RECORDED INFORMATION:
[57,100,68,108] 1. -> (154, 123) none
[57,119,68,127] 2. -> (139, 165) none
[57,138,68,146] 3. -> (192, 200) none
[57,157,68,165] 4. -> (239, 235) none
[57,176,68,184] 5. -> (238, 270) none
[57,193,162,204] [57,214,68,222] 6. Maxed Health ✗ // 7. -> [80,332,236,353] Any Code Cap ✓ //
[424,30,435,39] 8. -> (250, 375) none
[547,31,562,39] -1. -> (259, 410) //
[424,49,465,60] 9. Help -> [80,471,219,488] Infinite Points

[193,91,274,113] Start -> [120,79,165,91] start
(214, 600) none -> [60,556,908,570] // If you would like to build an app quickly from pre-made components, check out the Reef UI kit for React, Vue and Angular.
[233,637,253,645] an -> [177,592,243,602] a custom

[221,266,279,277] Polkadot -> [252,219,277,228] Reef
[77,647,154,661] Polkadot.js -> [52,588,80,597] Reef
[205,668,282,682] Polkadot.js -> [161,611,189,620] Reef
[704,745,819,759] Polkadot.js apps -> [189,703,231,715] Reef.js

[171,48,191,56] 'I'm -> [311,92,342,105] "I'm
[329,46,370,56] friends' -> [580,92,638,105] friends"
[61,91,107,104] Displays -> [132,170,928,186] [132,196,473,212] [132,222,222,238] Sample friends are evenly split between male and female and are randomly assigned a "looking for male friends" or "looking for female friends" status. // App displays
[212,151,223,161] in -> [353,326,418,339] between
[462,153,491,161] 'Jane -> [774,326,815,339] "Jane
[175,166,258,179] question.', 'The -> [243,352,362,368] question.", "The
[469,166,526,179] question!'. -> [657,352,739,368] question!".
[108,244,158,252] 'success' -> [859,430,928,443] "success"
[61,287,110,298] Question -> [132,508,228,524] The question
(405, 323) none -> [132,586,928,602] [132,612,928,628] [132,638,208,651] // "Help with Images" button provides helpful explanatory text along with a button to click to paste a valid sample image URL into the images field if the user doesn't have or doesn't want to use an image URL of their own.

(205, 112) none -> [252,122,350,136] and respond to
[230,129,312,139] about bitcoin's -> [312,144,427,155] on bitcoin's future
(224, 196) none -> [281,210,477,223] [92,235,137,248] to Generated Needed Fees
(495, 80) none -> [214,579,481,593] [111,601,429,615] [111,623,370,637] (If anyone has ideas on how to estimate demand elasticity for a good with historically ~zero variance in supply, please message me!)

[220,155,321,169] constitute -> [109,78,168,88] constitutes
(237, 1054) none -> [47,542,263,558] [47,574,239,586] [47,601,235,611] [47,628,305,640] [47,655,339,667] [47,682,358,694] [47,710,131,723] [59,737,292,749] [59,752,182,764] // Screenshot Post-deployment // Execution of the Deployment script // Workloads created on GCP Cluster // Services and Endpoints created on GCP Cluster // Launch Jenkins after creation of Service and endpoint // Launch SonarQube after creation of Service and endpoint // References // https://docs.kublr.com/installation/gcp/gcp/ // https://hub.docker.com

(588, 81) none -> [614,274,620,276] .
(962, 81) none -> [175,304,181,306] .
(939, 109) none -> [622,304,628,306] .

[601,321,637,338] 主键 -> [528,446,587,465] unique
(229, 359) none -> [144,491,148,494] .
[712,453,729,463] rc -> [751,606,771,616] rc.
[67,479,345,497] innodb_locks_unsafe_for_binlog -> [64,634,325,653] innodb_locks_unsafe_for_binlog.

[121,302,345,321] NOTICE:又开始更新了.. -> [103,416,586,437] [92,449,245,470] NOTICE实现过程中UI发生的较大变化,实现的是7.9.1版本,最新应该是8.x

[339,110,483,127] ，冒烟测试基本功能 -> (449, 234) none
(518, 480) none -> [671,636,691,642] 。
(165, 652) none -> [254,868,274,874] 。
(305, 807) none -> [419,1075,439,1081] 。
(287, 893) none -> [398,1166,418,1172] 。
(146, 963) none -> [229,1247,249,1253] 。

AIM OF THE TASK:
Please write out all of the records above, character for character.

RESULT OF THIS TASK:
[57,100,68,108] 1. -> (154, 123) none
[57,119,68,127] 2. -> (139, 165) none
[57,138,68,146] 3. -> (192, 200) none
[57,157,68,165] 4. -> (239, 235) none
[57,176,68,184] 5. -> (238, 270) none
[57,193,162,204] [57,214,68,222] 6. Maxed Health ✗ // 7. -> [80,332,236,353] Any Code Cap ✓ //
[424,30,435,39] 8. -> (250, 375) none
[547,31,562,39] -1. -> (259, 410) //
[424,49,465,60] 9. Help -> [80,471,219,488] Infinite Points

[193,91,274,113] Start -> [120,79,165,91] start
(214, 600) none -> [60,556,908,570] // If you would like to build an app quickly from pre-made components, check out the Reef UI kit for React, Vue and Angular.
[233,637,253,645] an -> [177,592,243,602] a custom

[221,266,279,277] Polkadot -> [252,219,277,228] Reef
[77,647,154,661] Polkadot.js -> [52,588,80,597] Reef
[205,668,282,682] Polkadot.js -> [161,611,189,620] Reef
[704,745,819,759] Polkadot.js apps -> [189,703,231,715] Reef.js

[171,48,191,56] 'I'm -> [311,92,342,105] "I'm
[329,46,370,56] friends' -> [580,92,638,105] friends"
[61,91,107,104] Displays -> [132,170,928,186] [132,196,473,212] [132,222,222,238] Sample friends are evenly split between male and female and are randomly assigned a "looking for male friends" or "looking for female friends" status. // App displays
[212,151,223,161] in -> [353,326,418,339] between
[462,153,491,161] 'Jane -> [774,326,815,339] "Jane
[175,166,258,179] question.', 'The -> [243,352,362,368] question.", "The
[469,166,526,179] question!'. -> [657,352,739,368] question!".
[108,244,158,252] 'success' -> [859,430,928,443] "success"
[61,287,110,298] Question -> [132,508,228,524] The question
(405, 323) none -> [132,586,928,602] [132,612,928,628] [132,638,208,651] // "Help with Images" button provides helpful explanatory text along with a button to click to paste a valid sample image URL into the images field if the user doesn't have or doesn't want to use an image URL of their own.

(205, 112) none -> [252,122,350,136] and respond to
[230,129,312,139] about bitcoin's -> [312,144,427,155] on bitcoin's future
(224, 196) none -> [281,210,477,223] [92,235,137,248] to Generated Needed Fees
(495, 80) none -> [214,579,481,593] [111,601,429,615] [111,623,370,637] (If anyone has ideas on how to estimate demand elasticity for a good with historically ~zero variance in supply, please message me!)

[220,155,321,169] constitute -> [109,78,168,88] constitutes
(237, 1054) none -> [47,542,263,558] [47,574,239,586] [47,601,235,611] [47,628,305,640] [47,655,339,667] [47,682,358,694] [47,710,131,723] [59,737,292,749] [59,752,182,764] // Screenshot Post-deployment // Execution of the Deployment script // Workloads created on GCP Cluster // Services and Endpoints created on GCP Cluster // Launch Jenkins after creation of Service and endpoint // Launch SonarQube after creation of Service and endpoint // References // https://docs.kublr.com/installation/gcp/gcp/ // https://hub.docker.com

(588, 81) none -> [614,274,620,276] .
(962, 81) none -> [175,304,181,306] .
(939, 109) none -> [622,304,628,306] .

[601,321,637,338] 主键 -> [528,446,587,465] unique
(229, 359) none -> [144,491,148,494] .
[712,453,729,463] rc -> [751,606,771,616] rc.
[67,479,345,497] innodb_locks_unsafe_for_binlog -> [64,634,325,653] innodb_locks_unsafe_for_binlog.

[121,302,345,321] NOTICE:又开始更新了.. -> [103,416,586,437] [92,449,245,470] NOTICE实现过程中UI发生的较大变化,实现的是7.9.1版本,最新应该是8.x

[339,110,483,127] ，冒烟测试基本功能 -> (449, 234) none
(518, 480) none -> [671,636,691,642] 。
(165, 652) none -> [254,868,274,874] 。
(305, 807) none -> [419,1075,439,1081] 。
(287, 893) none -> [398,1166,418,1172] 。
(146, 963) none -> [229,1247,249,1253] 。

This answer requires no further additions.